PM timorense critica ministros por atrasos de pagamentos a funcionários públicos

O primeiro-ministro de Timor-Leste, Xanana Gusmão, disse hoje que criticou os ministros por não conseguirem resolver o pagamento dos salários em atraso de 2025 e do 13.º mês a alguns funcionários públicos.

Lusa /

"Estes problemas surgem de vários fatores. Por isso critiquei os ministros, para perceber o que se passou e corrigir a situação, já que o orçamento foi aprovado", disse o chefe do Governo timorense, quando questionado pelos jornalistas sobre o assunto, na Presidência timorense.

Centenas de funcionários públicos não receberam os salários em outubro, novembro e dezembro, nem o salário adicional, determinado pelo Governo.

Em reunião extraordinária do Conselho de Ministros, realizada na segunda-feira, foi decidido retirar 4,5 milhões de dólares (cerca de 3,8 milhões de euros) ao Orçamento de Estado para 2026 para regularizar a situação.

A presidente da Comissão C do Parlamento Nacional, responsável pelos assuntos das finanças públicas, Cedelizia dos Santos, manifestou preocupação quanto ao impacto da retirada de verbas do orçamento de 2026 para pagar salários e vencimentos de dezembro de 2025 e o salário adicional de dezembro, alertando para possíveis implicações na execução orçamental.

No entanto, o primeiro-ministro Xanana Gusmão garantiu que o montante retirado não irá prejudicar outros programas previstos para 2026.

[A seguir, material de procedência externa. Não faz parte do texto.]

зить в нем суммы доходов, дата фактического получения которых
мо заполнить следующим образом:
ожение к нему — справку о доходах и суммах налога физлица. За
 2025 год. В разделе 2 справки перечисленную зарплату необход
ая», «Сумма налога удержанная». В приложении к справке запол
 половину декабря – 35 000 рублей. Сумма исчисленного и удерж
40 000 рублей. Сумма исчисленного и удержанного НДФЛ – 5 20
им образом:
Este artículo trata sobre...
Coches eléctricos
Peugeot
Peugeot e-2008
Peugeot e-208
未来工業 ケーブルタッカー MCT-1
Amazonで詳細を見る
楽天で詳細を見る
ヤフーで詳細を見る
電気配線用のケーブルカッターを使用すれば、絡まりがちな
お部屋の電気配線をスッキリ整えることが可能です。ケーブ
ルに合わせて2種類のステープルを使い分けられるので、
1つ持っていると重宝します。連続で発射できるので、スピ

"Estamos apenas no início de janeiro. Se, a meio do ano, for necessário mais dinheiro, o Governo apresentará um orçamento retificativo para aprovação", explicou Xanana Gusmão.

Entretanto, o presidente da Comissão da Função Pública, Letêncio de Deus, afirmou que todos os funcionários cujos salários e salário adicional não tenham sido pagos integralmente serão totalmente compensados ao longo deste mês.